A snowdrift piles up and becomes a thing, and the question becomes: in this bereft yet cornucopian circumstance, whence the material from which creation can occur? From what ground can clay be gathered and fashioned, when creation — making there what was not there — is precisely what is in question? Bryan Ferry is nothing if not elegant — indeed, he embodies “nothing if not elegant.” And in The Jazz Age, he has found an elegant solution to this problem: 20s-style jazz covers of his own material. Ferry’s choices span his career (up to and including “Reason or Rhyme” from 2010’s Olympia) and encompass both Roxy Music and solo numbers. Some Ferry standards are virtually unrecognizable (“Love Is The Drug,” “Virginia Plain”), while others are transformed into their opposite (“The Bogus Man,” from a nine-minute hypnotic exploration, becomes a charming 128-second shuffle). Others hew closer to the original, the standout being a devil-may-care “Slave To Love.”
The Jazz Age both embodies Ferry’s political conservatism — a return to a nostalgic past, a valorization of what is now canonical — while also referring to an (or perhaps the) era of “cool.” The choice to record such an album in itself reflects this division: on the one hand, slavishly recreating the past is now precisely what pop music does; while on the other, the unusual particularity of the age and aesthetic chosen for reconstruction works against the typical paradigm — as does the holus-bolus reinterpretation of one’s own work, a kind of self-cannibalism (Ouroboros redux) but with a side of Baby Ruths and Wonder Bread. Ferry and other seminal artists of his time (most notably Bowie) have, paradoxically, taken reinvention as their only fixed point. On The Jazz Age, then, we have a literal reinvention of Ferry’s own material, but one embodied in the absolutely and unashamedly unoriginal, and in delving back ever closer to the zero point of popular music — which seems like a logical endpoint to the process.
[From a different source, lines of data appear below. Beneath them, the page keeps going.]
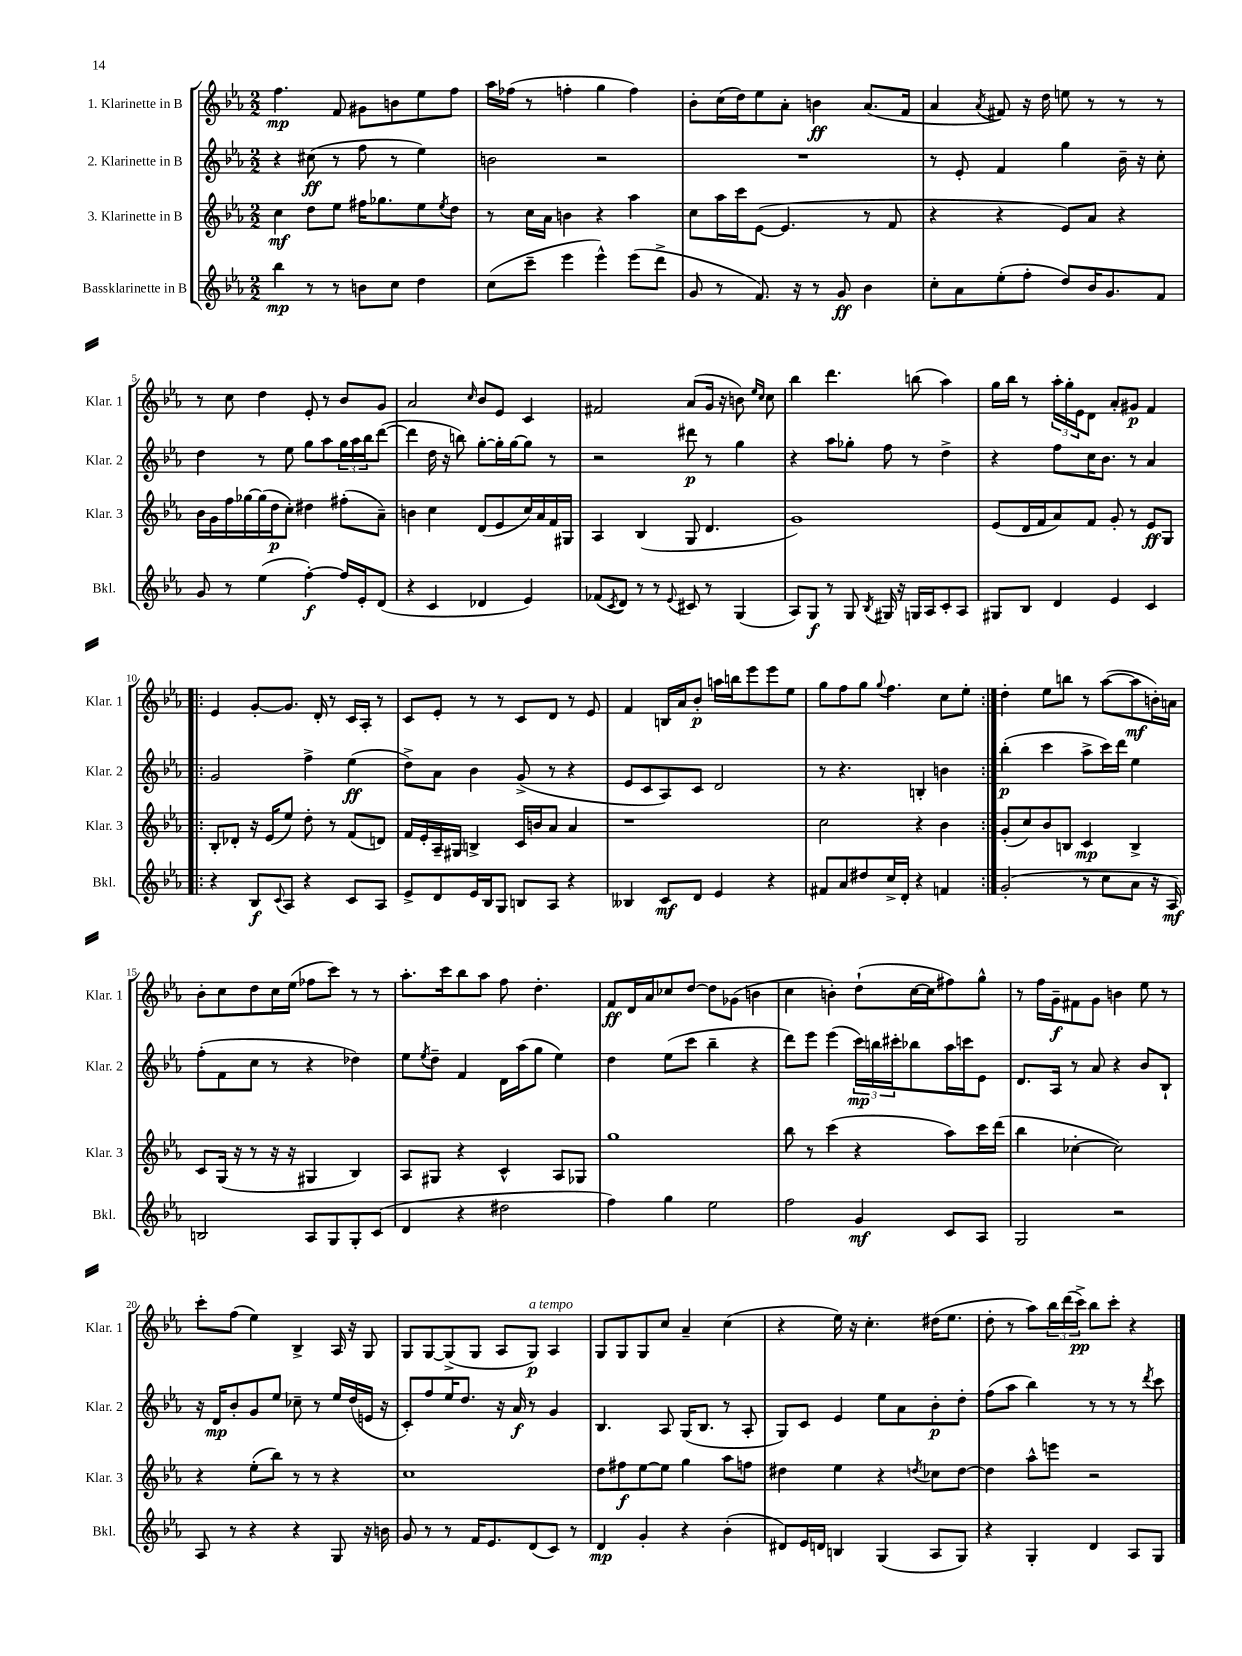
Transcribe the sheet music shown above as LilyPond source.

<<
\new StaffGroup <<
\new Staff = "s0" \with { instrumentName = "1. Klarinette in B" shortInstrumentName = "Klar. 1" } {
    \clef treble \key ees \major \numericTimeSignature \time 2/2
    f''4.\mp f'8 gis'8 b'8 ees''8 f''8 |
    aes''16 fes''16( r8 f''4-. g''4 f''4) |
    bes'8-. c''16( d''16) ees''8 aes'8-. b'4\ff aes'8.( f'16 |
    aes'4 \acciaccatura { aes'8 } fis'8) r16 d''16 e''8 r8 r8 r8 |
    r8 c''8 d''4 ees'8-. r8 bes'8 g'8 |
    aes'2 \grace { c''16 } bes'8 ees'8 c'4 |
    fis'2 aes'8( g'16 r16 b'8) \grace { ees''16 c''16 } c''8 |
    bes''4 d'''4. b''8( aes''4) |
    g''16 bes''16 r8 \tuplet 3/2 { aes''16-. g''16-. ees'16 } d'8 aes'8-. gis'8\p f'4 |
    \repeat volta 2 { ees'4 g'8~-. g'8. d'16-. r8 c'16 aes16-. r8 |
    c'8 ees'8-. r8 r8 c'8 d'8 r8 ees'8 |
    f'4 b16 aes'16 bes'8-.\p a''16 b''16 ees'''8 ees'''8 ees''8 |
    g''8 f''8 g''8 \appoggiatura { g''8 } f''4. c''8 ees''8-. | }
    d''4-. ees''8 b''8 r8 aes''8~( aes''8\mf b'16-.) a'16 |
    bes'8-. c''8 d''8 c''16 ees''16( fes''8 c'''8) r8 r8 |
    aes''8.-. c'''16 bes''8 aes''8 f''8 d''4.-. |
    f'8\ff d'16 aes'16 ces''8 d''8~ d''8 ges'8( b'4 |
    c''4 b'4-.) d''8-!( c''16~ c''16 fis''8) g''8-^ |
    r8 f''16 g'16--\f fis'8 g'8 b'4 ees''8 r8 |
    c'''8-. f''8( ees''4) bes4-> aes16 r16 g8 |
    g8 g8~ g8->( g8 aes8 g8\p^\markup { \italic "a tempo" }) aes4 |
    g8 g8 g8 c''8 aes'4-- c''4( |
    r4 ees''16) r16 c''4.-. dis''16( ees''8. |
    d''8-. r8 aes''8) \tuplet 3/2 { bes''16 d'''16( c'''16->\pp) } bes''8 c'''8-. r4 \bar "|." |
}
\new Staff = "s1" \with { instrumentName = "2. Klarinette in B" shortInstrumentName = "Klar. 2" } {
    \clef treble \key ees \major \numericTimeSignature \time 2/2
    r4 cis''8\ff( r8 f''8 r8 ees''4) |
    b'2 r2 |
    R1 |
    r8 ees'8-. f'4 g''4 bes'16-- r16 c''8-. |
    d''4 r8 ees''8 g''8 aes''8 \tuplet 3/2 { g''16 aes''16 bes''16 } d'''8~( |
    d'''4 d''16 r16 b''8) g''8~-. g''16-. g''16~ g''8 r8 |
    r2 dis'''8\p r8 g''4 |
    r4 aes''8 ges''8-. f''8 r8 d''4-> |
    r4 f''8 c''16 bes'8. r8 aes'4 |
    \repeat volta 2 { g'2 f''4-> ees''4\ff( |
    d''8->) aes'8 bes'4 g'8->( r8 r4 |
    ees'8 c'8 aes8) c'8 d'2 |
    r8 r4. b4-. b'4 | }
    bes''4-.\p( c'''4 aes''8-> c'''16) d'''16 ees''4 |
    f''8-.( f'8 c''8 r8 r4 des''4) |
    ees''8 \acciaccatura { ees''8 } d''8-- f'4 d'16 aes''16( g''8 ees''4) |
    d''4 ees''8( c'''8 bes''4-- r4 |
    d'''8) ees'''8 ees'''4( \tuplet 3/2 { c'''16\mp) b''16 cis'''16-. } bes''8 aes''16 c'''16 ees'8 |
    d'8. aes16 r8 aes'8 r4 bes'8 bes8-! |
    r16 d'16\mp bes'8-. g'8 ees''8 ces''8-- r8 ees''16 d''16( e'16 r16 |
    c'8-.) f''8 ees''16 d''8. r16 aes'16\f r8 g'4 |
    bes4. aes8 g16( bes8. r8 aes8-. |
    g8) c'8 ees'4 ees''8 aes'8 bes'8-.\p d''8-. |
    f''8( aes''8 bes''4) r8 r8 r8 \acciaccatura { d'''8 } c'''8 \bar "|." |
}
\new Staff = "s2" \with { instrumentName = "3. Klarinette in B" shortInstrumentName = "Klar. 3" } {
    \clef treble \key ees \major \numericTimeSignature \time 2/2
    c''4\mf d''8 ees''8 fis''16 ges''8. ees''8 \acciaccatura { ees''8 } d''8 |
    r8 c''16 aes'16 b'4 r4 aes''4 |
    c''8 aes''16 c'''16 ees'8~( ees'4. r8 f'8 |
    r4 r4 ees'8) aes'8 r4 |
    bes'16 g'16 f''16 ges''16~ ges''16( d''16\p c''8-.) dis''4 fis''8-.( aes'8--) |
    b'4 c''4 d'8( ees'8 c''16) aes'16 f'16 gis16 |
    aes4 bes4( g8 d'4. |
    g'1) |
    ees'8( d'16 f'16 aes'8) f'8 g'8-. r8 ees'8\ff g8 |
    \repeat volta 2 { bes8-. des'8-. r16 ees'16( ees''8) d''8-. r8 f'8( d'8) |
    f'16 ees'16-. aes16-- gis16 b4-> c'16 b'16 aes'8 aes'4 |
    r1 |
    c''2 r4 bes'4 | }
    g'8-.( c''8) bes'8 b8 c'4\mp b4-> |
    c'8 g16( r16 r8 r16 r16 gis4 bes4) |
    aes8 gis8 r4 c'4-^ aes8 ges8 |
    g''1 |
    bes''8 r8 c'''4( r4 aes''8) c'''16 d'''16( |
    bes''4 ces''4~-. ces''2) |
    r4 ees''8-.( bes''8) r8 r8 r4 |
    c''1 |
    d''8 fis''8\f ees''8~ ees''8 g''4 aes''8 f''8 |
    dis''4 ees''4 r4 \acciaccatura { d''8 } ces''8 d''8~ |
    d''4 aes''8-^ e'''8 r2 \bar "|." |
}
\new Staff = "s3" \with { instrumentName = "Bassklarinette in B" shortInstrumentName = "Bkl." } {
    \clef treble \key ees \major \numericTimeSignature \time 2/2
    bes''4\mp r8 r8 b'8 c''8 d''4 |
    c''8( c'''8-- ees'''4 ees'''4-^) ees'''8( d'''8-> |
    g'8 r8 f'8.) r16 r8 g'8\ff bes'4 |
    c''8-. aes'8 ees''8-.( f''8-. d''8) bes'16 g'8. f'8 |
    g'8 r8 ees''4( f''4~-.\f) f''16 ees'16-. d'8( |
    r4 c'4 des'4 ees'4) |
    fes'8( \acciaccatura { c'8 } d'8) r8 r8 \appoggiatura { ees'8 } cis'8 r8 g4( |
    aes8) g8\f r8 g8 \acciaccatura { bes8 } gis16 r16 g16 aes16 c'8-. aes8 |
    gis8 bes8 d'4 ees'4 c'4 |
    \repeat volta 2 { r4 bes8\f \appoggiatura { c'8 } aes8 r4 c'8 aes8 |
    ees'8-> d'8 ees'16 bes16 g8 b8 aes8 r4 |
    beses4 c'8\mf d'8 ees'4 r4 |
    fis'8 aes'8 dis''8 c''16-> d'16-. r4 f'4 | }
    g'2-.( r8 c''8 aes'8 r16 aes16\mf) |
    b2 aes8 g8 g8-. c'8( |
    d'4 r4 dis''2 |
    f''4) g''4 ees''2 |
    f''2 g'4\mf c'8 aes8 |
    g2 r2 |
    aes8 r8 r4 r4 g8 r16 b'16 |
    g'8 r8 r8 f'16 ees'8. d'8( c'8) r8 |
    d'4\mp g'4-. r4 bes'4-.( |
    dis'8) ees'16 d'16 b4 g4( aes8 g8) |
    r4 g4-. d'4 aes8 g8 \bar "|." |
}
>>
>>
The project can easily be compared to other left-fieldly archaic interpretations and cratediggings — R. Crumb’s justifiably well-received compilation That’s What I Call Sweet Music, for example. I was consistently reminded of The Jolly Boys’ Great Expectation, a Mento (pre-ska Jamaican folk) interpretation of indie standards from Iggy Pop to Amy Winehouse. And there is a precedent within Ferry’s own oeuvre, in his long-held penchant for jazz standards — think of 1999’s As Time Goes By.
But in another sense, The Jazz Age is more fruitfully understood through the lens of acts like The Caretaker (in much the same way as Ferry’s regrettable album of Dylan covers might be reinterpreted as a soundtrack to Todd Haynes’ Dylan art-biopic I’m Not There). Admittedly, the album is not overtly to be considered an avant-garde project, but neither should it be thought of as a novelty piece. Rather than Leyland Kirby’s careful, subtle manipulation of the melodies and crackles of vintage 45s, Ferry is working with the jazz genre itself considered as loopy, a deconstruction that transposes one lushness (that is, Ferry’s signature style) for another. And the distressed patina of age is not re-presented, but purposefully reconstructed — not so much shabby chic as swanky chic — the heartache without which no dream home is now complete.
But there’s a final void at the center of the work: for many, Ferry’s voice is the drug, and The Jazz Age is haunted by its doubly-disembodied absence. Indeed, collapsing absence upon absence, not only does Ferry not sing on the album; he does not play at all. And it’s this very lack, a sonically literal death of the author, which finally and absolutely redeems the piece from the whiff of gimmickry and makes its sound come alive. In his book Sinister Resonance, David Toop suggests that sound itself (let alone recorded sound) is a haunting. But what we have on The Jazz Age is music that’s haunting itself. And as if that wasn’t paradoxical enough, the ghost is older than its own embodiment — which it thereby sets in aspic. It’s a return trip from this side of paradise.